I was sitting at the Tribune’s city desk the other day with my boss, working on a story I was writing, when the editor next to us hung up the phone and said, more or less, you’re not going to believe this.

Mayor Daley just told a reporter he was going to stick a gun up a reporter’s "butt" and pull the trigger. And it’s on tape.

City Hall reporters apparently huddled around their tape recorders for several minutes after the mayor’s press conference listening over and over again in a bit of disbelief. Did he really say that? Is it really possible?

So then Saturday afternoon a cop called me as I was driving home from the Niles library’s The Big Read event (where I’d appeared with fellow Outfitters Libby Hellman and Newsman Gruley, as well as friends of the Outfit, Sam Reaves, Bob Goldsborough and Luisa Buehler). You should ask whether he committed a crime, the cop said.

Certain forms of intimidation are against the law, after all, and when a person of such authority is waving a gun in the air, well…

Except it was a press conference and everybody in the room has a strong presumption the gun was unloaded and, um, it was Daley.

Anyway, this is a measure of how much the cops in this city can’t stand the mayor of this city.

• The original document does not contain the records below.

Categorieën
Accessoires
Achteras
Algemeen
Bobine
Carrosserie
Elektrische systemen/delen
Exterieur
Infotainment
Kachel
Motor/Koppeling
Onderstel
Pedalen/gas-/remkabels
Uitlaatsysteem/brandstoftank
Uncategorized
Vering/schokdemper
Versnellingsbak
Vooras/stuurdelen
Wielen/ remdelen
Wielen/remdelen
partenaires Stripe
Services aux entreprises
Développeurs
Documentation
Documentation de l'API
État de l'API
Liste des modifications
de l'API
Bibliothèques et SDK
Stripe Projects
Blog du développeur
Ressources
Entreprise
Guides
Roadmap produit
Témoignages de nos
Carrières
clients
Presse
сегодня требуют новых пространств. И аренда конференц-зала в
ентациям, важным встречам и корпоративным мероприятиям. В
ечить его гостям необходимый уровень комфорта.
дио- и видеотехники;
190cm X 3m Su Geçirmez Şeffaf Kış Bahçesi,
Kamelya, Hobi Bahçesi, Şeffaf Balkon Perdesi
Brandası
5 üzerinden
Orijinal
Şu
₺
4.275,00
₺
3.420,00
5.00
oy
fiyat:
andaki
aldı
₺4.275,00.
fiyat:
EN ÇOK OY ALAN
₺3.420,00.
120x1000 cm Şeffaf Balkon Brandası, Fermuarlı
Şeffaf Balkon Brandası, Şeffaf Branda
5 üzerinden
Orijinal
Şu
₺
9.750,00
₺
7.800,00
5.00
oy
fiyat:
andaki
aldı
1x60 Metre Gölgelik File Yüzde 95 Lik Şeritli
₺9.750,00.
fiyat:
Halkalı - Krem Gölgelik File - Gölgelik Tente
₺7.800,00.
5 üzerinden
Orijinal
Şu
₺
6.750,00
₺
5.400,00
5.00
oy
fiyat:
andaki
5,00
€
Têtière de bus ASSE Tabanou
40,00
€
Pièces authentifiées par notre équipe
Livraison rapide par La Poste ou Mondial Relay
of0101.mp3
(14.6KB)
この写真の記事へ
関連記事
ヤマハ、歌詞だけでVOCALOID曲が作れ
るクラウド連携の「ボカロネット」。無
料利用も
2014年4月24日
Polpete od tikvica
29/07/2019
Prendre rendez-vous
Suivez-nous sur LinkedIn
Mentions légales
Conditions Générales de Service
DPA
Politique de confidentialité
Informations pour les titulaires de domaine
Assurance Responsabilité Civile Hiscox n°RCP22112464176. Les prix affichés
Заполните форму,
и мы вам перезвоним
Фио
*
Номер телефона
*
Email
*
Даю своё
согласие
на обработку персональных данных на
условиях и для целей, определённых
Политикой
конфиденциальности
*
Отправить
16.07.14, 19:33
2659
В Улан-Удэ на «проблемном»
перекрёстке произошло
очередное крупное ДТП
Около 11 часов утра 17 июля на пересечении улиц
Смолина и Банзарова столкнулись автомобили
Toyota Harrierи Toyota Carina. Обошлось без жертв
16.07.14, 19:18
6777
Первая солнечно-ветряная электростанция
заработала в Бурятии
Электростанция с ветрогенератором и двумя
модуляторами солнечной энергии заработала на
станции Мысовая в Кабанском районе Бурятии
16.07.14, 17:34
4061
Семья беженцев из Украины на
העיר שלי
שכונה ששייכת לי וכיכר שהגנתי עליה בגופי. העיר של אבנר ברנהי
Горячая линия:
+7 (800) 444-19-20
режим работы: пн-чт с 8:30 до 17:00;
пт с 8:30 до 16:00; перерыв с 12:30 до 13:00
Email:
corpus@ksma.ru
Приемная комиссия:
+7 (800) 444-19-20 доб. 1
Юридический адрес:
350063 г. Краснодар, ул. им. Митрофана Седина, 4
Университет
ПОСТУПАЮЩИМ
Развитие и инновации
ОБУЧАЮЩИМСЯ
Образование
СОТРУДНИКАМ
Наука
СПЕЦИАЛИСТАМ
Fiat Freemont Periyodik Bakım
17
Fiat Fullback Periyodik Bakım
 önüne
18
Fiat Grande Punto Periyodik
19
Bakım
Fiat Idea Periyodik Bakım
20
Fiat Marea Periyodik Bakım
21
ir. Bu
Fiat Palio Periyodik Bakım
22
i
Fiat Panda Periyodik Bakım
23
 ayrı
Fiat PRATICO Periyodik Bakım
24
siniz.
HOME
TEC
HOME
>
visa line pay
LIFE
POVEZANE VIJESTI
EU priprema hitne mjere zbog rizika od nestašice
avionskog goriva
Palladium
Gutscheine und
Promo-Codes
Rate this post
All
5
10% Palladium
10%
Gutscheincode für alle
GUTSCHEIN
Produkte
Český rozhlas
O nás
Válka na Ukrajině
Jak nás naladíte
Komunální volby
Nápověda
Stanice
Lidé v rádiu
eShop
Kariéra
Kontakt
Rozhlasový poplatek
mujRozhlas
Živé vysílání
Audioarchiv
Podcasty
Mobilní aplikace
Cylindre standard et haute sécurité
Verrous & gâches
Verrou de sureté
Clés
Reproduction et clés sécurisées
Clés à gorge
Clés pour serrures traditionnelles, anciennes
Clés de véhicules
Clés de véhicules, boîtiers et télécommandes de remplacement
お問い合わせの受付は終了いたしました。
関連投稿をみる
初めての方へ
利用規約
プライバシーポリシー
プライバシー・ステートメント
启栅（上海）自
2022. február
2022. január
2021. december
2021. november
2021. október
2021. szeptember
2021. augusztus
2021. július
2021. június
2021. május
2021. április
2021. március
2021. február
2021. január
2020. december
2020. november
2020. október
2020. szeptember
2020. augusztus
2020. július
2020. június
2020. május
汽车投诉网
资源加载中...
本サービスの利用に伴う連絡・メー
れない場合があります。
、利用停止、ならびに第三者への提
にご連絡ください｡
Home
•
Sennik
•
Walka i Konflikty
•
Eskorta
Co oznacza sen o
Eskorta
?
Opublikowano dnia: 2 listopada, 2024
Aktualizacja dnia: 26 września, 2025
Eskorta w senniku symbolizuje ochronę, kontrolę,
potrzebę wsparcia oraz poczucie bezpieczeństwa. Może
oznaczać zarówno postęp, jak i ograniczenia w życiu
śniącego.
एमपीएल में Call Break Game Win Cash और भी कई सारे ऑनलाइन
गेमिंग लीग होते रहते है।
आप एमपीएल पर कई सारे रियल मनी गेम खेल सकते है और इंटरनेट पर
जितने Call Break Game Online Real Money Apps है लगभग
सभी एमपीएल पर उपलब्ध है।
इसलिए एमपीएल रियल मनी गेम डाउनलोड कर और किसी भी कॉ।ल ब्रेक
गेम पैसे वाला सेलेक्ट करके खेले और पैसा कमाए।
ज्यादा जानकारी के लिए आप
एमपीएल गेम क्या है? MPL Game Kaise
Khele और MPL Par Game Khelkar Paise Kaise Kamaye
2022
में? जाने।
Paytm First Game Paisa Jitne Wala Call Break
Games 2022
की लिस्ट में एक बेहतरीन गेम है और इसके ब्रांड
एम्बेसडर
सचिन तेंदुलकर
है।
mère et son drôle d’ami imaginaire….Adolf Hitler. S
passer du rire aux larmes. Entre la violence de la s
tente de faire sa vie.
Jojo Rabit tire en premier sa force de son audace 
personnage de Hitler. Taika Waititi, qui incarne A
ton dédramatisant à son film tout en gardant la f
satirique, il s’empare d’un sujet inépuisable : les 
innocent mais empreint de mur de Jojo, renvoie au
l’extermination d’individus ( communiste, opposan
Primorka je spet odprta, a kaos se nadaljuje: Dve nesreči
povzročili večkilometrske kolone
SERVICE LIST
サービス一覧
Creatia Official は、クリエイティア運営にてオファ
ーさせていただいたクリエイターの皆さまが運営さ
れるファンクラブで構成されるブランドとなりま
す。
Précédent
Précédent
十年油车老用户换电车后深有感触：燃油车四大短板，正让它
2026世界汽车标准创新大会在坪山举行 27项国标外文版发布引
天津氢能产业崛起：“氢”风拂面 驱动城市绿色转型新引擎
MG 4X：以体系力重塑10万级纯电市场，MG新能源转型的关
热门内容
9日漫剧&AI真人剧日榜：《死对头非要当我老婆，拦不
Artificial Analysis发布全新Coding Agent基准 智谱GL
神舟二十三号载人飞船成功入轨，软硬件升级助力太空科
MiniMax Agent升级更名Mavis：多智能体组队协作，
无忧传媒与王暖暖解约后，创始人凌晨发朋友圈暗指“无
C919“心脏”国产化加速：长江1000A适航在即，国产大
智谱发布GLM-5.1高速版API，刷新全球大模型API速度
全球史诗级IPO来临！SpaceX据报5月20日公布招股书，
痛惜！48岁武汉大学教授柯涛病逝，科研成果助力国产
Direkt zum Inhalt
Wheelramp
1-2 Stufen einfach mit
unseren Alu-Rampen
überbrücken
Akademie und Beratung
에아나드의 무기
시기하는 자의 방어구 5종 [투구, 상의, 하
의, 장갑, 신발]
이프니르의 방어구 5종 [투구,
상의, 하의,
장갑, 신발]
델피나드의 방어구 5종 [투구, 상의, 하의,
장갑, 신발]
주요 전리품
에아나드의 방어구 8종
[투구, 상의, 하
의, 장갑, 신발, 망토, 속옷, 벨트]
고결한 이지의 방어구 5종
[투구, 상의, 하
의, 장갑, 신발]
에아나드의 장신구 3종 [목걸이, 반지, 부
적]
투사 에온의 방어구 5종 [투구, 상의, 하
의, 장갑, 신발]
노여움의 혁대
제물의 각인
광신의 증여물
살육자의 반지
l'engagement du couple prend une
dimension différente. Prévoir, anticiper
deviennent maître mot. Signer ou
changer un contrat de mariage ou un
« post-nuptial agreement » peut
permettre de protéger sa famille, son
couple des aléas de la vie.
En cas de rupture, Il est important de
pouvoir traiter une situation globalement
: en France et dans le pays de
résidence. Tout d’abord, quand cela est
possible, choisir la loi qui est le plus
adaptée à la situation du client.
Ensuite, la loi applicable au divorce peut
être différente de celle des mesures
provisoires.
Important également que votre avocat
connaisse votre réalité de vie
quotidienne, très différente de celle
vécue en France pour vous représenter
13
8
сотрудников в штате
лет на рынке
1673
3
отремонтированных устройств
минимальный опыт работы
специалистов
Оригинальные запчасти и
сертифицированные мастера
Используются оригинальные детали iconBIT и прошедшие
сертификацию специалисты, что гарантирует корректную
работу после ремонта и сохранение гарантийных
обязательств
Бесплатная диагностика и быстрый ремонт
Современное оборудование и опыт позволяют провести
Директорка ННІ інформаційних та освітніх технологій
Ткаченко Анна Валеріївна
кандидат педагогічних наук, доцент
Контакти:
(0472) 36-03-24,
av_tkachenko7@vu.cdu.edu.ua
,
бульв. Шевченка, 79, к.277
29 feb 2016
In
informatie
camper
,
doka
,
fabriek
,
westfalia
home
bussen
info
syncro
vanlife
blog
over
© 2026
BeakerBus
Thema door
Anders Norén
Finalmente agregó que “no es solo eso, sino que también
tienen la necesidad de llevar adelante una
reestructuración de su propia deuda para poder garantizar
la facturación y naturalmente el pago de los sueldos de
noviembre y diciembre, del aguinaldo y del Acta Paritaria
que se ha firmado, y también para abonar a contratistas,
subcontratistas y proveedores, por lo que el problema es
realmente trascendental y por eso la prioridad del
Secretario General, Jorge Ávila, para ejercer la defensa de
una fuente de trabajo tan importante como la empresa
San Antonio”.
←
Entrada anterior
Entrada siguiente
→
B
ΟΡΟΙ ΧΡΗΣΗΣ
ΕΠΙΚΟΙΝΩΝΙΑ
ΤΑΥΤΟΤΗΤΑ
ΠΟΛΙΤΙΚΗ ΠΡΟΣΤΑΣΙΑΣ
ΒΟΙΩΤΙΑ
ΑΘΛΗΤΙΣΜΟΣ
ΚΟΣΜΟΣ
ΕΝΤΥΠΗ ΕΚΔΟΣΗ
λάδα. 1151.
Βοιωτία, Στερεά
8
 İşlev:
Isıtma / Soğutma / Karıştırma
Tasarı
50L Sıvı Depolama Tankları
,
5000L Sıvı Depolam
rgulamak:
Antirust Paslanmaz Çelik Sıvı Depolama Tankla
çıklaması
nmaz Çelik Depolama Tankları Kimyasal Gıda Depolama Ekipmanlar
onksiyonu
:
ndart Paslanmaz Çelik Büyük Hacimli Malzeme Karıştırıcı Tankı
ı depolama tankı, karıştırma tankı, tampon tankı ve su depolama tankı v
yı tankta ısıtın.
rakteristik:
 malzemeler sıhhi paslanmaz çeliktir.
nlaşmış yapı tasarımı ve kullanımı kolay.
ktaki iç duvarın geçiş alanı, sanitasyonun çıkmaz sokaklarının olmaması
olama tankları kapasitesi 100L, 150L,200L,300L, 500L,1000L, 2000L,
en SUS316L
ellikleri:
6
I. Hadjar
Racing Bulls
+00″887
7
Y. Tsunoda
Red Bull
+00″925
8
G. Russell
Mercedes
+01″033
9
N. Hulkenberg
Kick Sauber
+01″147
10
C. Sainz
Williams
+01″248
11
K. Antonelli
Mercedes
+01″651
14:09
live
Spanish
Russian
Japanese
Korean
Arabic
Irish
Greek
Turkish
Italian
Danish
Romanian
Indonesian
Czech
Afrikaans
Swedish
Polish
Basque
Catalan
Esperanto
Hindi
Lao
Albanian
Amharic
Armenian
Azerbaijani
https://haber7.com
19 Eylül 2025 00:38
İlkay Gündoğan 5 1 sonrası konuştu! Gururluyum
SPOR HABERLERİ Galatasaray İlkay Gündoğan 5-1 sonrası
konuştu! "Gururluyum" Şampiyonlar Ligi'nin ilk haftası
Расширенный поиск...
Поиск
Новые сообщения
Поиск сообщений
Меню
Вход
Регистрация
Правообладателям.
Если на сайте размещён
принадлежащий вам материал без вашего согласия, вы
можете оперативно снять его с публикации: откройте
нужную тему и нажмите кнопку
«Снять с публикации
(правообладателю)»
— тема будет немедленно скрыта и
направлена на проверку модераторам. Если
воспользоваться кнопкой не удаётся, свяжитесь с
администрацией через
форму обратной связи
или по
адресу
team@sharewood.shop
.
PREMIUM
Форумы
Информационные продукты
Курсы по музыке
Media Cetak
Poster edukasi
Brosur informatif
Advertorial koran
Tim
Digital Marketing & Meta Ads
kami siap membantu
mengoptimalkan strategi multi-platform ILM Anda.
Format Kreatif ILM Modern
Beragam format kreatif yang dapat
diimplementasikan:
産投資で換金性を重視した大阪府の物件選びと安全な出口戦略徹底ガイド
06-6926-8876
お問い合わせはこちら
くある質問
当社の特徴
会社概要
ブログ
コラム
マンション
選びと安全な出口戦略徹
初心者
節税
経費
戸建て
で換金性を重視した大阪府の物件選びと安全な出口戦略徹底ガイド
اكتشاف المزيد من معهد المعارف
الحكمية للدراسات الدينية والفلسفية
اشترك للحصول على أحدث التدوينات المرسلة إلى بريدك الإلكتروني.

What’s worse, the Daley sideshow happened on the day after an off-duty Chicago police officer was murdered when four knuckleheads tried to rob him of his motorcycle at gunpoint in front of his father’s house and across the street from the park the cop has pledged to rid of gang violence. Cops believed Daley was trying to make political hay out of a police officer's death in his effort to see a gun ban in the city upheld.

It’s an absolutely awful story told amazingly here by my colleague, Annie Sweenie. By coincidence she had interviewed Thomas Wortham IV a week before about his efforts to take back Cole Park from the gangbangers encroaching from different neighborhoods.

One of the strange realities of newspaper journalism is that sometimes we do our best work writing about the most tragic circumstances.

At this point, I’m reminded of Laura’s post a few days ago about what a hell of a summer it’s going to be with all these trials—Burge (the police torturer), Blago (our most recent indicted governor) and Drew Peterson (our collective offering to the Tabloid TV gods)—unfolding.

They’re picking the Burge jury starting today and USA vs. Blagojevich is right around the corner.

When I used to work Sundays in the newsroom I’d invariably get assigned to write the “mayhem roundup,” which was a shortish story combining all of the shootings and crime that we couldn't fit into the paper on their own into one tidy story. The mayhem story was a reflection of the fact that there was just too much death and destruction in the city day after day to write a story about each tragedy.

This summer is really shaping up into a Mount Olympus of mayhem roundups. There’s just too much to pay attention to. All the trials Laura mentioned, plus a murder rate creeping back up – seems like there’s a car found with three bound, gagged and executed bodies in it every other day—plus the daily dramas of the Daley Show, plus a bunch of juicy political races, including U.S Senate and governor. (Hey, everybody, Scott Lee Cohen is back! Running for guv, and this time he’s got former Gangster Disciples honcho “Wallace Gator” Bradley on his side!)

It’s like a stimulus package for the news business. So buy a newspaper, grab a cup of coffee and a donut, and read all about it.

One postscript: last time, I blogged about heading off on my annual fishing trip in northern Wisconsin. Praise the Maker, I got no speeding tickets this time. The actual fishing was godawful, but no matter, I gained five pounds in beer and venison weight, and thoroughly enjoyed both books on tape that I checked out of the library. Michael Connelly’s The Closers on the way up, and then le Carre’s Mission Song on the way back. Actually, I’m not finished with the second one, so I’m still driving around town listening to it here and there. The narration by an actor named David Oyelowo, is really out of this world.

2 comments:

Jamie Freveletti said...

My feeling is Chicago hasn't been "working" for a long time. Both you and Laura are right, it's going to be a long, hot, deadly summer.